Cursus Het strafproces
HET VERHAAL VAN HET STRAFPROCES
(1) Voor de 16e eeuw: van wraak tot landsheerlijke rechtspraak
Voor de 11e eeuw (vroege middeleeuwen)
• Geen overheid had financiële draagkracht om strafrechtapparaat te organiseren
eigenrichting (‘iedereen zijn eigen rechter’)
• Belang bescherming familie: binnen familie geen wraak, tegenover buitenwereld handelen als
één
• Wraakrecht toegepast volgens principes van gewoonterecht niet neergeschreven
Bv: familielid gedood => persoon mocht pas worden begraven nadat wraak was uitgeoefend
• Nadeel: gebrek aan proportionaliteit, betrokkenheid onschuldigen …

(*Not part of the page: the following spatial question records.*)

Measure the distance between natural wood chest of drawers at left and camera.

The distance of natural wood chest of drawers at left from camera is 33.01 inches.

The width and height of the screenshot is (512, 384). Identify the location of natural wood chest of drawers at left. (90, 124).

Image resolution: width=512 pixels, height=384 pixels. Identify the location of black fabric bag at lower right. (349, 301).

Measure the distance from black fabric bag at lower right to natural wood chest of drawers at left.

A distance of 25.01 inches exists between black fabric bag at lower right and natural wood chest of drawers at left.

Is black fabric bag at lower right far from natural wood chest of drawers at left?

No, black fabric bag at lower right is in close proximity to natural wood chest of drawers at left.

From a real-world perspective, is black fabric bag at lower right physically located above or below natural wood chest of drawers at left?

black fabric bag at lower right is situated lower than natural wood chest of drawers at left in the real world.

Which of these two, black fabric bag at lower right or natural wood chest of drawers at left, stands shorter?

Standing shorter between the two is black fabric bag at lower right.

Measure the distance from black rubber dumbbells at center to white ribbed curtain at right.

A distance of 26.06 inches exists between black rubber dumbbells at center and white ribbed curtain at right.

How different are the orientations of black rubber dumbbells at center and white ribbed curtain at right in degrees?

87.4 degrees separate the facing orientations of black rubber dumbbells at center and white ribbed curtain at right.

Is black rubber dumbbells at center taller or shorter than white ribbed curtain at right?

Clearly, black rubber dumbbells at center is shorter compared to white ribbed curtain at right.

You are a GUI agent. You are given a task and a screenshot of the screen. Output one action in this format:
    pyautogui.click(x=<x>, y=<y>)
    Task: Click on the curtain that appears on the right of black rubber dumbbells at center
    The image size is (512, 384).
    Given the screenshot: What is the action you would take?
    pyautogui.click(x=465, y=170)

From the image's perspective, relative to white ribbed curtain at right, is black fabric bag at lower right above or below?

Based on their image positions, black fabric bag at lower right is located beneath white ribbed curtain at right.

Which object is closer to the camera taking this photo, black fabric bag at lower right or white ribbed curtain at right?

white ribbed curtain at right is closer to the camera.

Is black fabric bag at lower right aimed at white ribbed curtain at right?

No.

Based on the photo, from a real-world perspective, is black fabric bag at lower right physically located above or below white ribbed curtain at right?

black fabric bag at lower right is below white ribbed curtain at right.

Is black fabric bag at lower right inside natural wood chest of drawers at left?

• Publiek strafrecht = pas ontstaan in 16e eeuw
Vanaf de 11e eeuw
• Organisatie in plattelandsgemeenten of steden om economische en veiligheidsredenen
• Overheidsbemiddeling, eerst facultatief, later verplicht: tijdens vredesperiode van 40 dagen
geen wraak, maar verzoeningsvoorstel in overweging nemen, nadien onbeperkt vete
uitoefenen
• Lijfstraffen of geldboetes voor wie zich niet hield aan afspraken
• Later legde overheid wraakbeperkingen op (plaatsen, tijdstippen, proportie, afkooptarieven,
kring van bloedverwanten …).
• Bij gebrek aan respect voor wraakbeperking: publieke straf
• Gemeenschapsbesef: overheid trad ook sanctionerend op tegen andere inbreuken, zoals
landverraad, samenspannen met vijand, belastingontduiking, maar ook moord
Door intrede publiek strafrecht verdwijnt privaat strafrecht steeds meer
Vanaf de 15e eeuw
• Overheidsmonopolie voor de vervolging van misdrijven
– Kerk
– Families verenigden zich in eedgenootschappen: “wraak of zoen”, alleen nog zoen (=
verzoening)
– Landsheren: met belasting op handel betaalden ze ambtenaren (baljuw, schout,
amman, meier, procureur-generaal) belast met de vervolging
• Slachtoffers konden alleen nog klacht indienen bij bevoegde overheid die zelfstandig besliste
over instellen van de strafvorderingµ
= eerste verschijnselen van wat wij vandaag openbaar ministerie noemen
Straf(proces)recht werd
Geobjectiveerd: iedereen kon worden vervolgd
Geïndividualiseerd: niet meer de hele familie betrokken straffen = persoonlijk
• Vandaag kan slachtoffer proces zelf opstarten, toen niet
(2) Van de 16e eeuw tot de 18e eeuw: tortuur als bewijsvergaringsmethode
2 soorten vorderingen (los van elkaar):
• Burgerlijke vordering uitgeoefend door slachtoffer/familie:
/ amende profitable vergoeding morele & materiële schade (bv doktersbezoek
terugbetalen)
, \ amende honorable (civiel proces) morele herstelprestatie (bv dader moest openbaar om
vergeving smeken)
• Strafvordering exclusief uitgeoefend door Openbaar Ministerie los van civiel proces, maar
uitzonderingen
– Ordonnance criminelle (1670)*: slachtoffer kon aan het einde van crimineel proces
schadevergoeding vorderen
– Slachtoffer kon klacht indienen en verbond zich ertoe kosten te dragen bij vrijspraak,
maar geen inzagerecht, noch tussenkomst in het strafproces (burgerlijke partijstelling)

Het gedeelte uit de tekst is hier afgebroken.